**Material shown**:
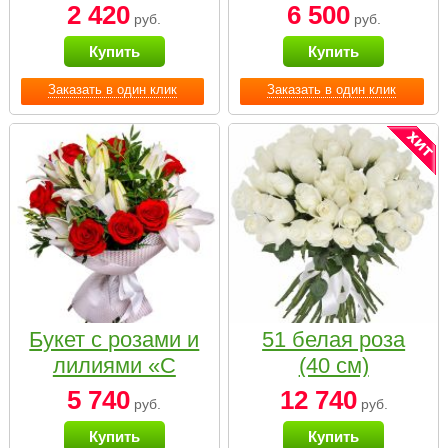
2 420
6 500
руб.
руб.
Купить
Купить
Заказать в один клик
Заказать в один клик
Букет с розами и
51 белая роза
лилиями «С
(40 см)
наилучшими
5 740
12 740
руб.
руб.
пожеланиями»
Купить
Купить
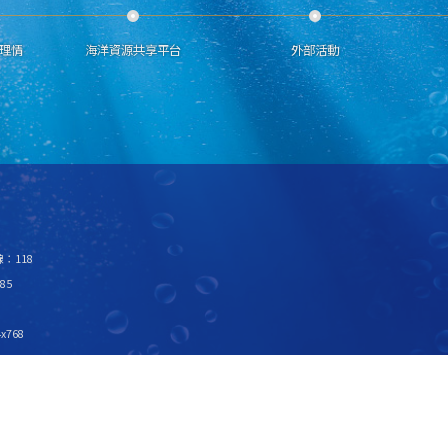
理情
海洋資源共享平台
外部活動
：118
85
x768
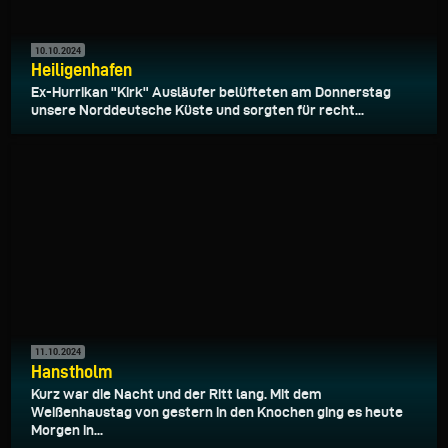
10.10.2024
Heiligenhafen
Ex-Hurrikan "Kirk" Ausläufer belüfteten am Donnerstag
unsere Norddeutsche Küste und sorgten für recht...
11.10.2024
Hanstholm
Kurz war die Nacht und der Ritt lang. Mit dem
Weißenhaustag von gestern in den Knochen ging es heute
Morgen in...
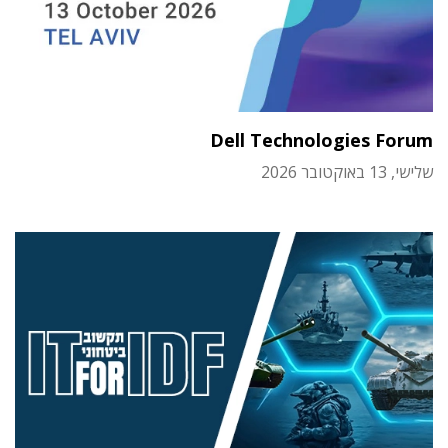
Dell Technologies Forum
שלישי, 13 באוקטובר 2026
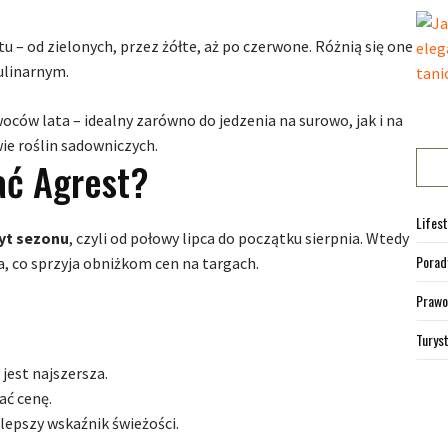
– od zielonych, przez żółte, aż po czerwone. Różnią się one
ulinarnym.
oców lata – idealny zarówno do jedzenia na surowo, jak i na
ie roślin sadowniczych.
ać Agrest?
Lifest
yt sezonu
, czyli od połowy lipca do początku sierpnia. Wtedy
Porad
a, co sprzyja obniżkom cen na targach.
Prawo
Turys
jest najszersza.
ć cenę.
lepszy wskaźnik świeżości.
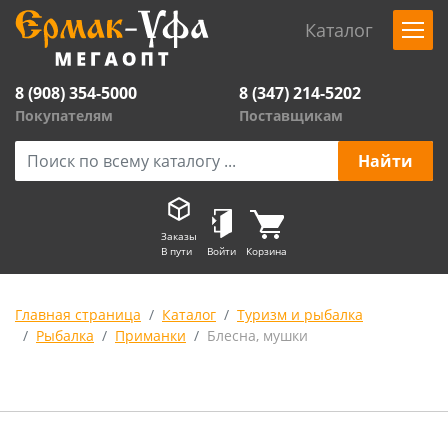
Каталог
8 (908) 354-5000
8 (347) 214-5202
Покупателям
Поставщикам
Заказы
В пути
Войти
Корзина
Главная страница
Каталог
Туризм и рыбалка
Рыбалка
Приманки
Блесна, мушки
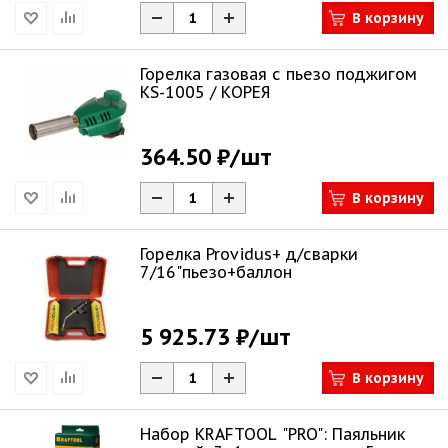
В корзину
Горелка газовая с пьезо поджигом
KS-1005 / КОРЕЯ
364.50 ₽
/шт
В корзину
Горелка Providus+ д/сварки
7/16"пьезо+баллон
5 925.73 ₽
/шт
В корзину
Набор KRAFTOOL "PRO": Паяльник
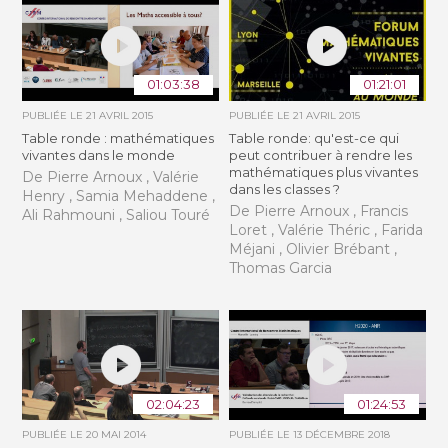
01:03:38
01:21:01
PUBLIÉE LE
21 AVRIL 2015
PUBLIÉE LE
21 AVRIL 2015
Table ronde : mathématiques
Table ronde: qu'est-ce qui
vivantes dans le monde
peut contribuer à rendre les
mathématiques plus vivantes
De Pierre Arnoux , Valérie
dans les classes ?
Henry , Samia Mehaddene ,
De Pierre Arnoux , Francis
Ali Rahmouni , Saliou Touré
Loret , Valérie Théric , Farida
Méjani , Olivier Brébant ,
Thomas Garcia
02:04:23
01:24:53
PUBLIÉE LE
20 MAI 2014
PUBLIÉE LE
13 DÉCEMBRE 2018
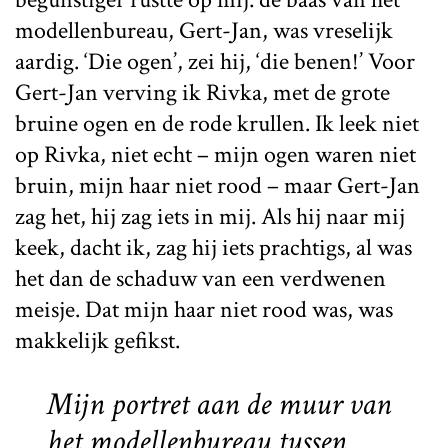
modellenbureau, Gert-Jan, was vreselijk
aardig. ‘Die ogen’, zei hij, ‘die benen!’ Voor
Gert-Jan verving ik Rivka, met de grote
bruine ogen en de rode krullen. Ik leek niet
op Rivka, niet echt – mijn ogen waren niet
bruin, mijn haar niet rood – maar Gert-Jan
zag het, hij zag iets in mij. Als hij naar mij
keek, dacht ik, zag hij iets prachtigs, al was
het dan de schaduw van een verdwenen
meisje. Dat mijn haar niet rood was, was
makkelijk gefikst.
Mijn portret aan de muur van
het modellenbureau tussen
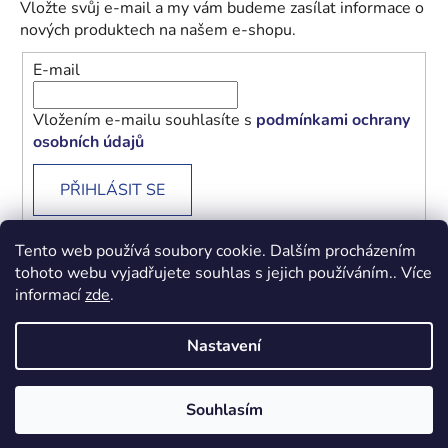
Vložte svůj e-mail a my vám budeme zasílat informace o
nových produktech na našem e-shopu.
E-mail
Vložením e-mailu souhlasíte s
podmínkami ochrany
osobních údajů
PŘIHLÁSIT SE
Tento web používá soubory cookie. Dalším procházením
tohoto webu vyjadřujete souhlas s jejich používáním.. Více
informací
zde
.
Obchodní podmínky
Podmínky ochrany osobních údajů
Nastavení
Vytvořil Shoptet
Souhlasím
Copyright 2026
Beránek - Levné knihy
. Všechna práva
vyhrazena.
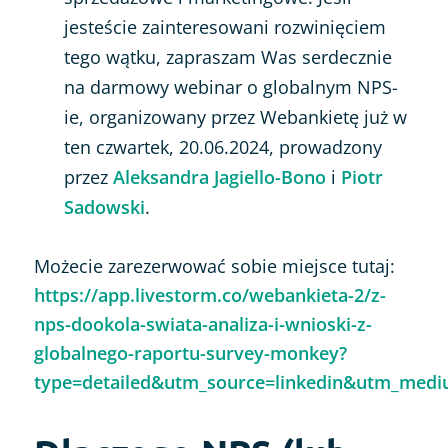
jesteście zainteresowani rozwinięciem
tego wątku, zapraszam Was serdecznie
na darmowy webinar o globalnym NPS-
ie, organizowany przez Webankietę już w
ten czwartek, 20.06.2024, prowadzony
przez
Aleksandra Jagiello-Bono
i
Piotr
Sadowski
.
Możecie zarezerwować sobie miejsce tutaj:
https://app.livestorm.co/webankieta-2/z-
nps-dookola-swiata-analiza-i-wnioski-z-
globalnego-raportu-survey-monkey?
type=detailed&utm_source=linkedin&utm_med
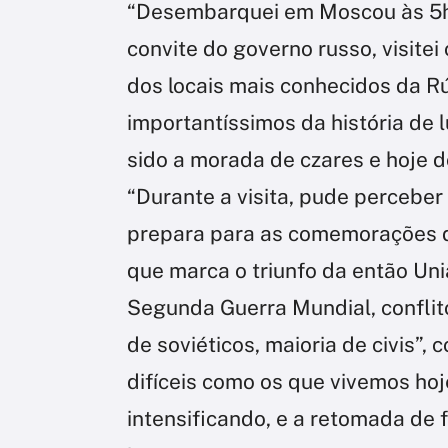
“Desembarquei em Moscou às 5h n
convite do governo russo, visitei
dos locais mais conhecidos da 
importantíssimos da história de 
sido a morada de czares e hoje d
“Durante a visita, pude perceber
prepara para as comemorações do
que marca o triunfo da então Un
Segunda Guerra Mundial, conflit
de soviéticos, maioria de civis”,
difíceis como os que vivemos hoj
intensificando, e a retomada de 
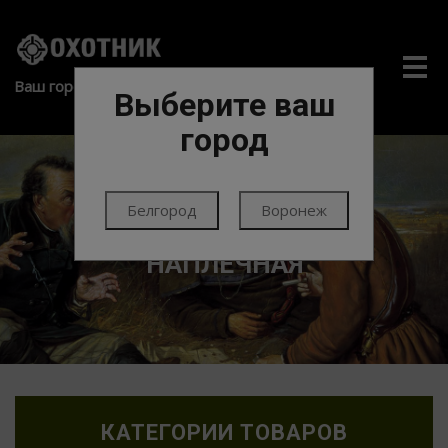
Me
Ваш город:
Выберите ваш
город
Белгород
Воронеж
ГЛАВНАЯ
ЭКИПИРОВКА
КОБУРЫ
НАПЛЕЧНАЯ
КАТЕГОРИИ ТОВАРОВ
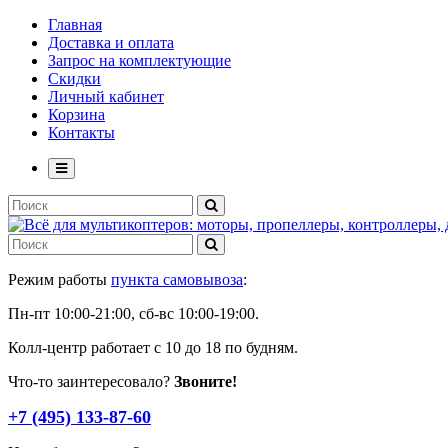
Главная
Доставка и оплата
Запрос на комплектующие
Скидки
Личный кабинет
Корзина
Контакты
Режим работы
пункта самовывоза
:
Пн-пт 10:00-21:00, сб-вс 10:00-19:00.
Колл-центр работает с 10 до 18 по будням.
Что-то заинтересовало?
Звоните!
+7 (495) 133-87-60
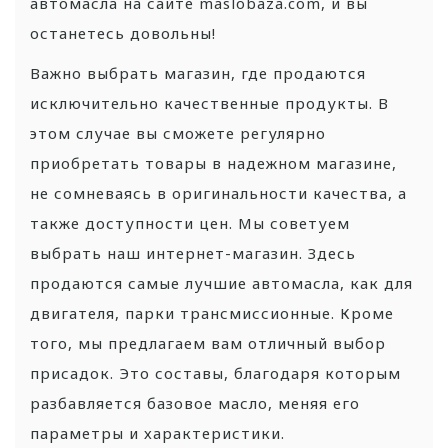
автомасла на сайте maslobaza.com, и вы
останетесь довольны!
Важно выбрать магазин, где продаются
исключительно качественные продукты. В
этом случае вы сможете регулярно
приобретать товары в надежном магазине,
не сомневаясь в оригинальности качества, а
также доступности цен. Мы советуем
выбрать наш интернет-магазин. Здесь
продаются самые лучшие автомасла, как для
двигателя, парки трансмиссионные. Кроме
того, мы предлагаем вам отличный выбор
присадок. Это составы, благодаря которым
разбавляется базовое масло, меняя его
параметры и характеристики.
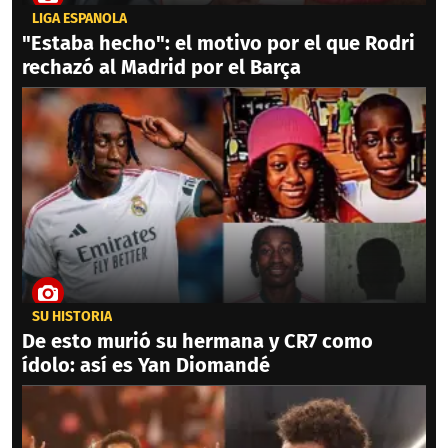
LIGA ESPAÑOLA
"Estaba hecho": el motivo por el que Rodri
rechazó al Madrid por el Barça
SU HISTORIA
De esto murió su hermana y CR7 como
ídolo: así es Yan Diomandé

**What this task involves**:
Copy exactly the part of the material above that opens with the line containing "Table ronde: qu'est-ce qui" and closes with the line containing "bruine ogen en de rode krullen. Ik leek niet", ends included. Drop the images.

**Answer**:
Table ronde: qu'est-ce qui
vivantes dans le monde
peut contribuer à rendre les
mathématiques plus vivantes
De Pierre Arnoux , Valérie
dans les classes ?
Henry , Samia Mehaddene ,
De Pierre Arnoux , Francis
Ali Rahmouni , Saliou Touré
Loret , Valérie Théric , Farida
Méjani , Olivier Brébant ,
Thomas Garcia
02:04:23
01:24:53
PUBLIÉE LE
20 MAI 2014
PUBLIÉE LE
13 DÉCEMBRE 2018
modellenbureau, Gert-Jan, was vreselijk
aardig. ‘Die ogen’, zei hij, ‘die benen!’ Voor
Gert-Jan verving ik Rivka, met de grote
bruine ogen en de rode krullen. Ik leek niet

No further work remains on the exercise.